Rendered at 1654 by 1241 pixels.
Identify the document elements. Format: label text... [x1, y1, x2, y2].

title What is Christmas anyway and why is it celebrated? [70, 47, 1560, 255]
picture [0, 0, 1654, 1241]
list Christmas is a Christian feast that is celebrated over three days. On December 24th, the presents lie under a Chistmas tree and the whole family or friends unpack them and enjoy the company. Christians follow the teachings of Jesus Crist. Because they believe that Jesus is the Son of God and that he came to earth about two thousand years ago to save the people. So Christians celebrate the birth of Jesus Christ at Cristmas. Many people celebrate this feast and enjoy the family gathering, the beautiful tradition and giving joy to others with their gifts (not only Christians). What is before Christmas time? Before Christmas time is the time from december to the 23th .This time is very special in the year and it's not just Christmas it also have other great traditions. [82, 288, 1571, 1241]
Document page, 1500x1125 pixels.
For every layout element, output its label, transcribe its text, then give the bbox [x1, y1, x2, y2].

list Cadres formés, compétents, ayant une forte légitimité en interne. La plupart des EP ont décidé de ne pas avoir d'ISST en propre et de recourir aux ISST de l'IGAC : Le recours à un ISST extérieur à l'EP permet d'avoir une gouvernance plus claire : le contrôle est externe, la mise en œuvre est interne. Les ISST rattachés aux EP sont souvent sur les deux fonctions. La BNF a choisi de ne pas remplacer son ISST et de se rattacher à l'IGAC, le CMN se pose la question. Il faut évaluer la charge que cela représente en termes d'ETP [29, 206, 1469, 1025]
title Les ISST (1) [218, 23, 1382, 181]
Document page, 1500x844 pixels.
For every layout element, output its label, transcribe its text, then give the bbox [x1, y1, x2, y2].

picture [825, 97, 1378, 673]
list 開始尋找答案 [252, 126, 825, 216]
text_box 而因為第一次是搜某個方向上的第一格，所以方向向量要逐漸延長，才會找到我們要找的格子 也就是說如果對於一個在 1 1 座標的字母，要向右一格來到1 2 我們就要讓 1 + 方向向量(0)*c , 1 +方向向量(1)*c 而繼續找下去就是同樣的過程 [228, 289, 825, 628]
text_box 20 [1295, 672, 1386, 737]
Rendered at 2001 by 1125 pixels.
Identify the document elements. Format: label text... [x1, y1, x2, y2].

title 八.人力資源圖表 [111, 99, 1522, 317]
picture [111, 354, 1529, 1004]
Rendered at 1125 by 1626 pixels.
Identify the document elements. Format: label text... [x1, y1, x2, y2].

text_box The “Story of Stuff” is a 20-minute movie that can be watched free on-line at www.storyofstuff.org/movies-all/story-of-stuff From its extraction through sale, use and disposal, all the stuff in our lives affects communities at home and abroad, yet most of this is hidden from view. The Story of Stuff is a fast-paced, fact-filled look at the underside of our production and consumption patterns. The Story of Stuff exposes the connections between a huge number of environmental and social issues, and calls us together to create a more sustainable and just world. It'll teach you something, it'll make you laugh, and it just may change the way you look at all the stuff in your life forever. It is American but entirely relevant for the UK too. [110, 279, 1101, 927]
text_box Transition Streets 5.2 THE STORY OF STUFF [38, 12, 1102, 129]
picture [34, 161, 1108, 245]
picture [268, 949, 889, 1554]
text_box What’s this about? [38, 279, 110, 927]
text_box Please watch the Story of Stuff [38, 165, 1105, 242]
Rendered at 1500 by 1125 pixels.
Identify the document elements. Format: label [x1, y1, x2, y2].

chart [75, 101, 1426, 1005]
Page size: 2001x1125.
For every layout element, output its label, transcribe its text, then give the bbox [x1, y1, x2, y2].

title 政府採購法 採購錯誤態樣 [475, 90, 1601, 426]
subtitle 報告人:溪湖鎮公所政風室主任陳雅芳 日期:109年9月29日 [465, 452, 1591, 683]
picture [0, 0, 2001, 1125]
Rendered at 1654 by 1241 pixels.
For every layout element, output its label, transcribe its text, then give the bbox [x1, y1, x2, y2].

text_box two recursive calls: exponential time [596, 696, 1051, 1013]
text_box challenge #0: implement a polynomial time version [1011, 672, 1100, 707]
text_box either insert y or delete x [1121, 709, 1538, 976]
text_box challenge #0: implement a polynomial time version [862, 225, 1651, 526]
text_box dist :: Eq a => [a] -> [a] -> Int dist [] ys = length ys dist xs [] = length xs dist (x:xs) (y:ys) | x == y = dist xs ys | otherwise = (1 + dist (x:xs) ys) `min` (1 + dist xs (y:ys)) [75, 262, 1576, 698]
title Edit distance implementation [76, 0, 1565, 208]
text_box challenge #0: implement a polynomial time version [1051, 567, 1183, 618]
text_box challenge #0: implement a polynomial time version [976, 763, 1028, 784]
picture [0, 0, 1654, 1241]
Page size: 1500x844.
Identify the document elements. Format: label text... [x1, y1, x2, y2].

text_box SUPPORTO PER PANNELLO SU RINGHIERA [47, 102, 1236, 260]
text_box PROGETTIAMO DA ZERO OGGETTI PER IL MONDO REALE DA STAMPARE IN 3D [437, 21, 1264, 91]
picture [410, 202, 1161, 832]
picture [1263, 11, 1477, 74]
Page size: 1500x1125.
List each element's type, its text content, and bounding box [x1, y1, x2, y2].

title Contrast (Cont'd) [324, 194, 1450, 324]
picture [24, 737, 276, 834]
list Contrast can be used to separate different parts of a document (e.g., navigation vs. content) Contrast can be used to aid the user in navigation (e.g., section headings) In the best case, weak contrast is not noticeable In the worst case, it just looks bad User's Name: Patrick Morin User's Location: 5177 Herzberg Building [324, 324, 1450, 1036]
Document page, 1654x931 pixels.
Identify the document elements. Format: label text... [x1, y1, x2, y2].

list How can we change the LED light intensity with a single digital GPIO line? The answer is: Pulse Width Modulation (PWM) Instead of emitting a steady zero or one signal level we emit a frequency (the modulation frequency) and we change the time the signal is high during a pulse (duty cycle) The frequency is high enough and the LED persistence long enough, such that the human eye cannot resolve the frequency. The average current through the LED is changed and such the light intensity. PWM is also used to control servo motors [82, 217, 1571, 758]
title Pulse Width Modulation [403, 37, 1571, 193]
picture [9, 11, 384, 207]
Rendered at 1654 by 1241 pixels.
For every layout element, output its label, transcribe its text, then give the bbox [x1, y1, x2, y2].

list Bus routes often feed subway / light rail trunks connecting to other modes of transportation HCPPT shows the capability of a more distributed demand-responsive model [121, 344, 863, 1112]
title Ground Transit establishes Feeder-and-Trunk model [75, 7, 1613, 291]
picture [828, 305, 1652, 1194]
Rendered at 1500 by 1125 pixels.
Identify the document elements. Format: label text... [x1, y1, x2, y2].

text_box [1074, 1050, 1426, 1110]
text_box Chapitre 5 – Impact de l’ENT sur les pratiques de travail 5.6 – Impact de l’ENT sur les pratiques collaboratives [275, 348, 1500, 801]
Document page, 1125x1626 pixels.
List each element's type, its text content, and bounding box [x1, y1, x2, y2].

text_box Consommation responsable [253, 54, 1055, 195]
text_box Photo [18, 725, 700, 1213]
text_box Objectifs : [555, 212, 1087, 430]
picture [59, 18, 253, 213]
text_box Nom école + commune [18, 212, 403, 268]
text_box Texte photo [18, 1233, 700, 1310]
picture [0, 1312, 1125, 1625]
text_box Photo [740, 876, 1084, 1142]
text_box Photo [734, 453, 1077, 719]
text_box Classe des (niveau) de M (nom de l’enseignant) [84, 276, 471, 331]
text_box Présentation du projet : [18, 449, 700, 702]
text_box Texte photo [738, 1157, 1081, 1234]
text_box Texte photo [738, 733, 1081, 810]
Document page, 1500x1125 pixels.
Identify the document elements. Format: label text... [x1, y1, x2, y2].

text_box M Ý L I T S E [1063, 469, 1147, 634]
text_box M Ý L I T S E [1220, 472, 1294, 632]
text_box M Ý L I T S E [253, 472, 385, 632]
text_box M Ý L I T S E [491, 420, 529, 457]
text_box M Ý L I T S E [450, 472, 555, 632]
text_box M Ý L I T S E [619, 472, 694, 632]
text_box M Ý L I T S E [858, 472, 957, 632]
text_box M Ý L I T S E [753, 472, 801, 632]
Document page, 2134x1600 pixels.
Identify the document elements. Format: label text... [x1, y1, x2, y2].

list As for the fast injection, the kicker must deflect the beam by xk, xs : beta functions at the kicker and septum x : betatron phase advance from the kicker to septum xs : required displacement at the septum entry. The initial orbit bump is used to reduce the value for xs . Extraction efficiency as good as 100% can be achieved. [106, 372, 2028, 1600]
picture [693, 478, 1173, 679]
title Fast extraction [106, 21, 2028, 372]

■ ■ ■ ■

**EXERCISE DETAILS**
Copy out, character for character, the part of the items above that opens with the line containing "Document page, 1654x931 pixels." and closes with the line containing "picture [828, 305, 1652, 1194]", including both of those lines.

**RESPONSE**
Document page, 1654x931 pixels.
Identify the document elements. Format: label text... [x1, y1, x2, y2].

list How can we change the LED light intensity with a single digital GPIO line? The answer is: Pulse Width Modulation (PWM) Instead of emitting a steady zero or one signal level we emit a frequency (the modulation frequency) and we change the time the signal is high during a pulse (duty cycle) The frequency is high enough and the LED persistence long enough, such that the human eye cannot resolve the frequency. The average current through the LED is changed and such the light intensity. PWM is also used to control servo motors [82, 217, 1571, 758]
title Pulse Width Modulation [403, 37, 1571, 193]
picture [9, 11, 384, 207]
Rendered at 1654 by 1241 pixels.
For every layout element, output its label, transcribe its text, then give the bbox [x1, y1, x2, y2].

list Bus routes often feed subway / light rail trunks connecting to other modes of transportation HCPPT shows the capability of a more distributed demand-responsive model [121, 344, 863, 1112]
title Ground Transit establishes Feeder-and-Trunk model [75, 7, 1613, 291]
picture [828, 305, 1652, 1194]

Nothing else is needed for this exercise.